Поговорить с Бродзинским наедине мне удалось после очередного заседания ученых, которое состоялось за несколько дней до рождества. Уолтер Льюк ушел вперед вместе с Фрэнсисом Гетлифом и Эстилом; Пирсон, как всегда спокойно и неторопливо, собирался к вечернему самолету на Вашингтон, куда он исправно летал каждые две недели. Воспользовавшись этим, я пригласил Бродзинского в «Атеней», и мы пошли вдвоем по берегу пруда сквозь промозглую зимнюю тьму. Над черной водой клубился туман. Поблизости что-то трепыхнулось, булькнуло — должно быть, нырнула за добычей какая-то птица.

— Ну как, по-вашему, идут дела? — спросил я.

— Какие дела? — спросил Бродзинский своим низким грудным голосом, как всегда, величая меня полным титулом.

— Дела в комиссии.

— Разрешите мне задать вам один вопрос: почему те трое (он имел в виду Льюка, Гетлифа и Эстила) ушли вместе?

Парк был безлюден, но он понизил голос чуть не до шепота. Его лицо было обращено ко мне, большие глаза светились недоверием.

— Они ушли, — ответил он сам себе, — чтобы на свободе строить свои планы без меня.

Вполне вероятно, так оно и было. Но если бы и не было, ему бы все равно это померещилось.

— Вы думаете, я доволен тем, что творится в нашей комиссии?.. — Он упорно величал меня полным титулом.

Дальше мы шли молча. Такое начало не сулило ничего хорошего. В клубе я повел его наверх, в большую гостиную. Там на столике лежала книга кандидатов в члены. Я подумал, что при виде ее он, пожалуй, смягчится. Тут было и его имя; все мы: Фрэнсис, Льюк, Эстил, Осбалдистон, Гектор Роуз и я — предложили его кандидатуру. Ни для кого не было секретом, что он жаждет стать членом «Атенея», что это его заветная мечта. Мы со своей стороны делали, что могли. И не только для того, чтобы задобрить его и утихомирить, — тут было, мне кажется, и другое побуждение. Несмотря на тяжелый характер, несмотря на то что он был явный параноик, в нем чувствовалось что-то жалкое. (А может быть, как раз потому так и получилось, что он был параноик.) Перед человеком, душевно не уравновешенным, пасуют даже сильные, видавшие виды люди. Впервые я ощутил это еще в молодости, познакомившись с нравом первого моего доброжелателя Джорджа Пэссента. Молодежь привлекали к нему не только и не столько его размах, его грандиозные фантастические проекты, даже не самобытная и страстная натура. Дело в том, что, когда на него находили припадки подозрительности, чувствуя себя несчастным и гонимым, он становился совершенно беззащитен. Он взывал о сострадании и получал его такой мерой, о какой никто из нас, простых смертных, не может и мечтать. Пусть мы лучше держимся, пусть мы несравненно больше нуждаемся в помощи и заслуживаем сочувствия. И все же рядом с такими джорджами пэссентами мы теряемся и никогда не пробудим в окружающих истинную жалость. Никогда не тронем их так глубоко, как эти, по всей видимости, наивные, непорочные и беззащитные люди.
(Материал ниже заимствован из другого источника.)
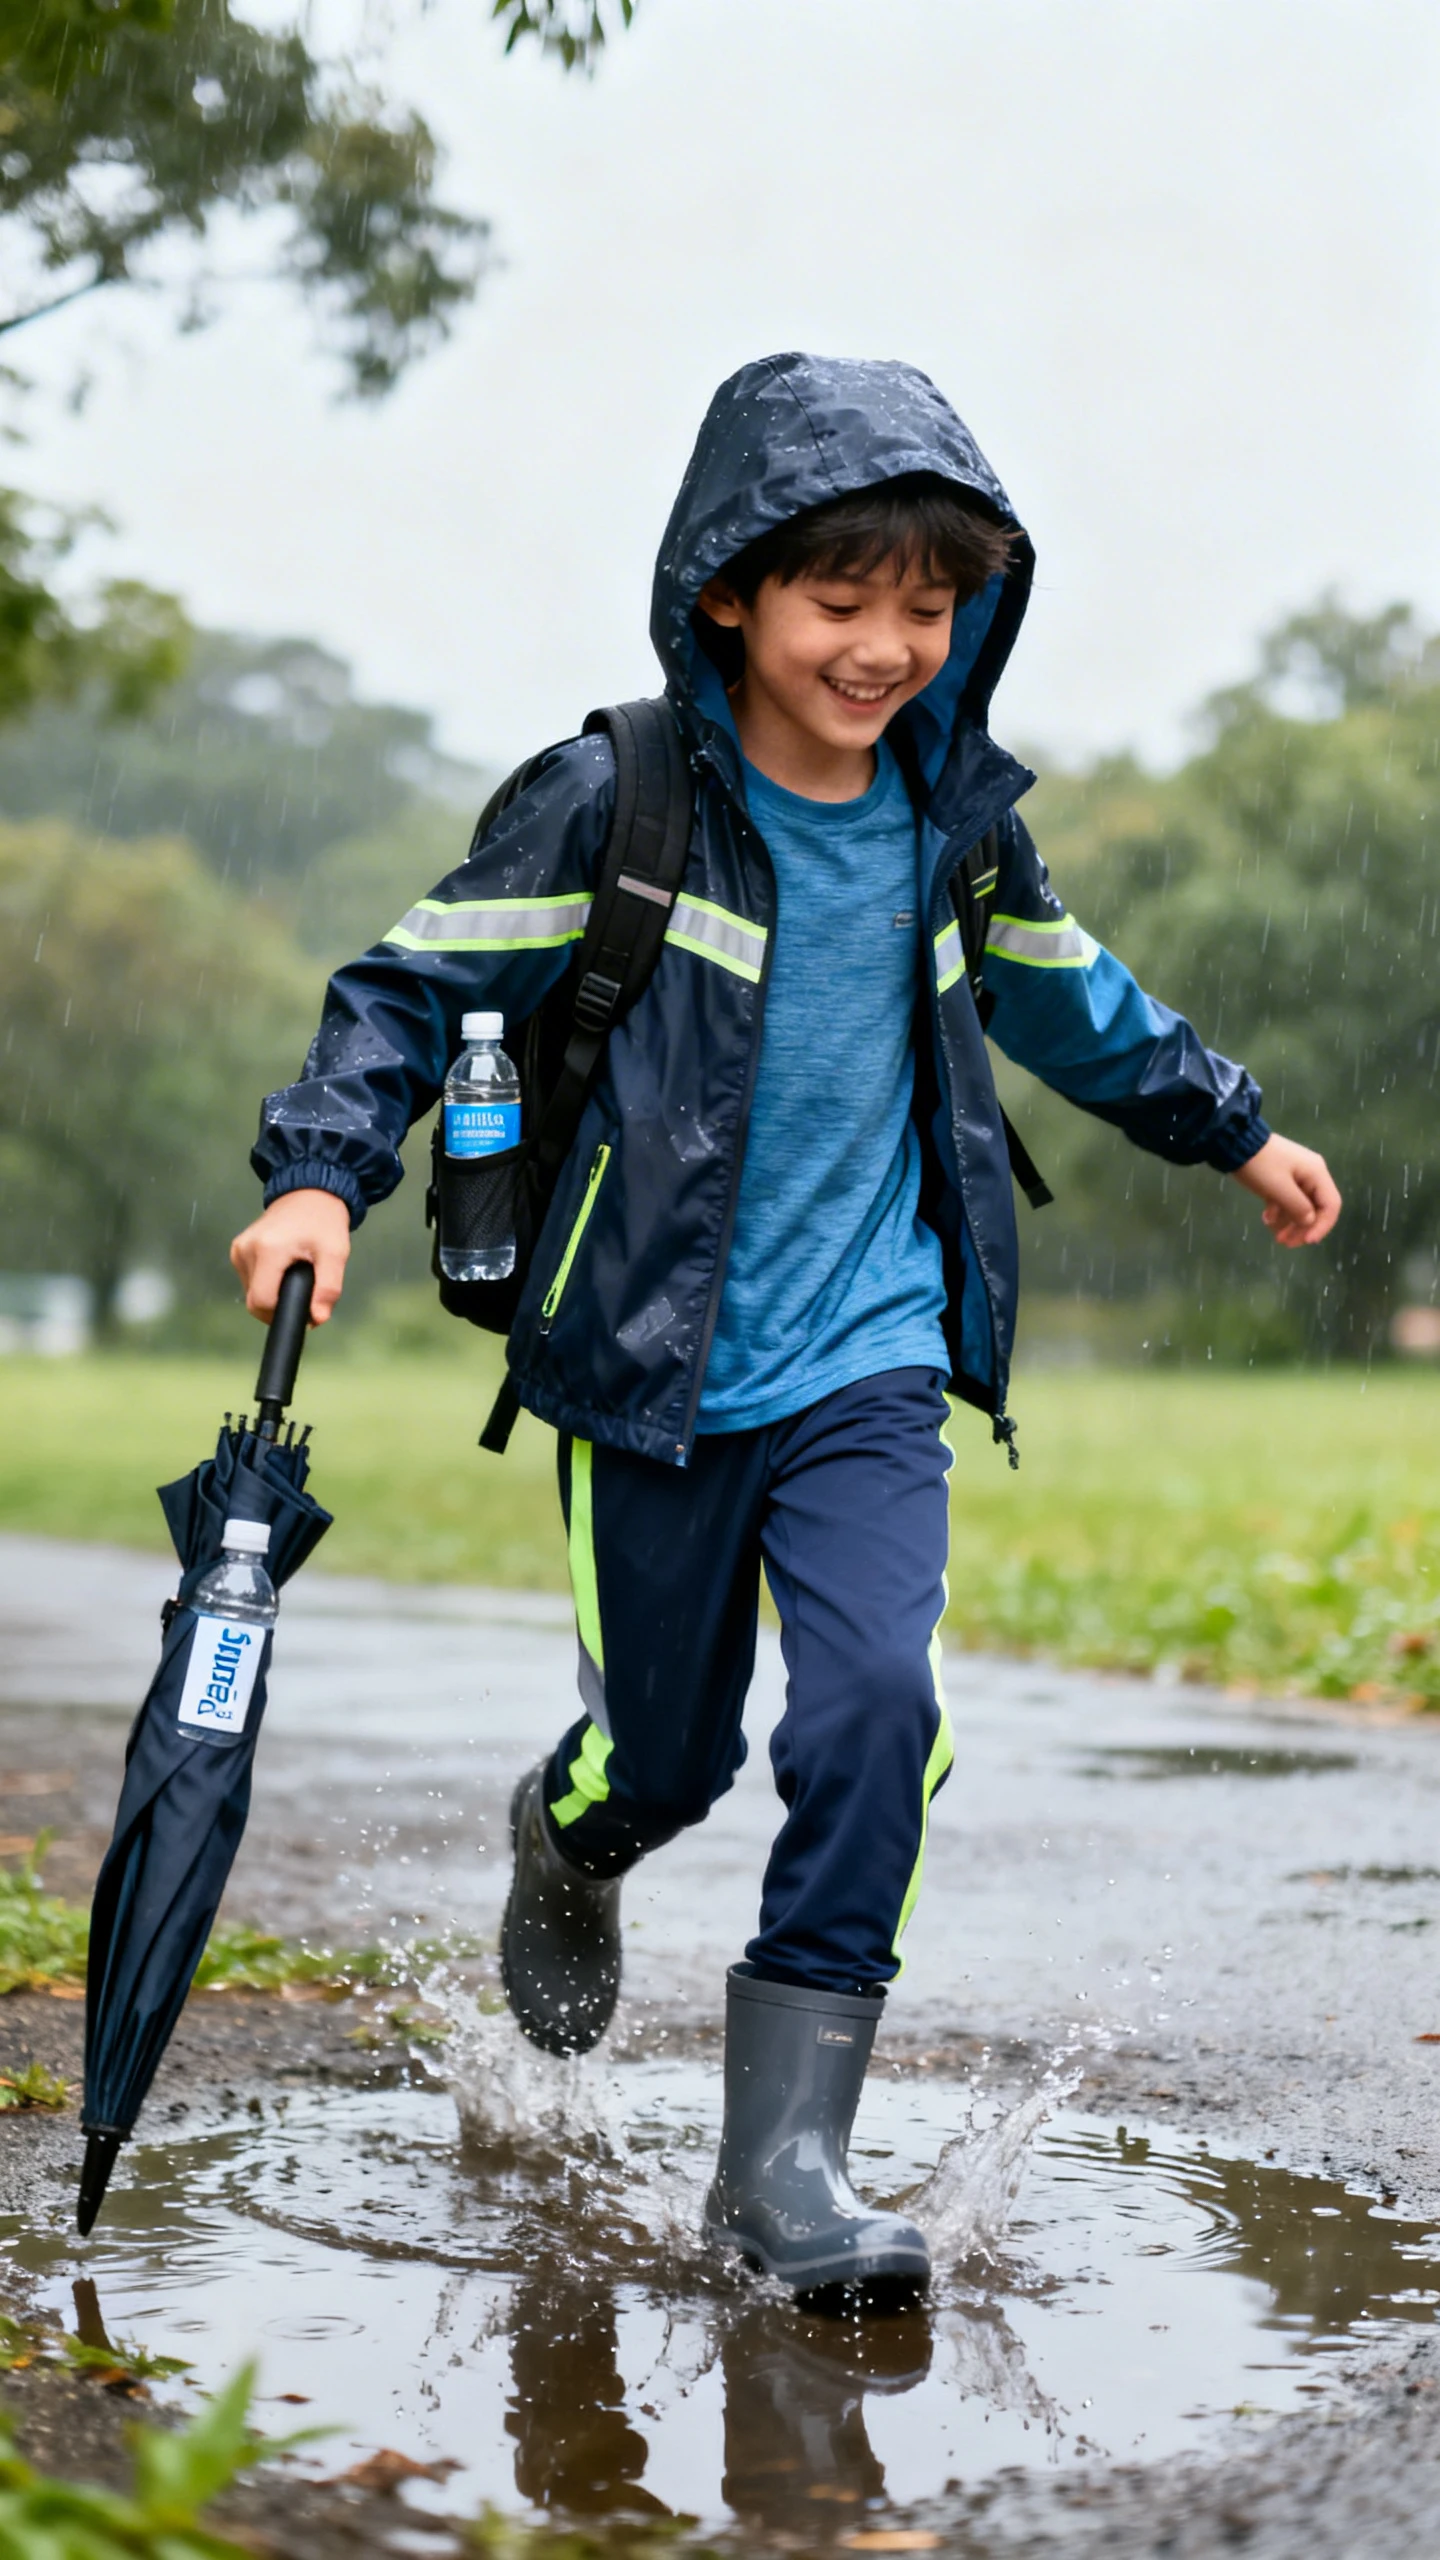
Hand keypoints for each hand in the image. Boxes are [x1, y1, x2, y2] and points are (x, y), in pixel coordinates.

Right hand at [230, 1189, 351, 1324]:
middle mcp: (245, 1250)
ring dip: (273, 1294)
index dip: (282, 1313)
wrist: (310, 1191)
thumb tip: (317, 1319)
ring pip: (251, 1292)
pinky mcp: (237, 1249)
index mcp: (267, 1250)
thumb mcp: (335, 1253)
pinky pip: (250, 1279)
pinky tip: (283, 1270)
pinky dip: (267, 1282)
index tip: (304, 1309)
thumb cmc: (324, 1221)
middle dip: (279, 1306)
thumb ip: (328, 1288)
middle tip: (305, 1293)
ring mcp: (238, 1249)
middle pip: (255, 1300)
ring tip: (296, 1276)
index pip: (262, 1301)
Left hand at [1231, 1134, 1340, 1247]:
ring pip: (1300, 1206)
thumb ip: (1298, 1207)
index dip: (1323, 1226)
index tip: (1307, 1241)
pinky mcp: (1282, 1178)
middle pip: (1316, 1208)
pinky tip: (1266, 1219)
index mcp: (1316, 1174)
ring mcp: (1296, 1176)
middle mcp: (1311, 1174)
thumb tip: (1310, 1222)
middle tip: (1288, 1244)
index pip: (1331, 1205)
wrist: (1235, 1143)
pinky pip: (1287, 1199)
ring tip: (1277, 1238)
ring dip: (1290, 1223)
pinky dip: (1280, 1211)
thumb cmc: (1259, 1166)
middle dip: (1303, 1228)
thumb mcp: (1279, 1189)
Так было и с Бродзинским. Я сказал Роджеру, что Бродзинский человек опасный; это было обычное деловое соображение, о котором, осторожности ради, не следовало забывать. Однако, сидя рядом с ним в дальнем конце клубной гостиной, замечая, как притягивает его взгляд книга кандидатов, я забыл об осторожности; я чувствовал, что острая подозрительность снова овладевает им — теперь его мучил страх, что это собрание избранных, к которому он тянется всеми силами души, вошло в тайный сговор, чтобы оттолкнуть его. И мне, как всем, прежде всего хотелось его подбодрить. Нужно как-то дать ему понять, что никто против него ничего не замышляет, думал я; нужно как-то ему помочь. Хорошо бы старшины клуба сделали исключение и приняли его в члены вне очереди.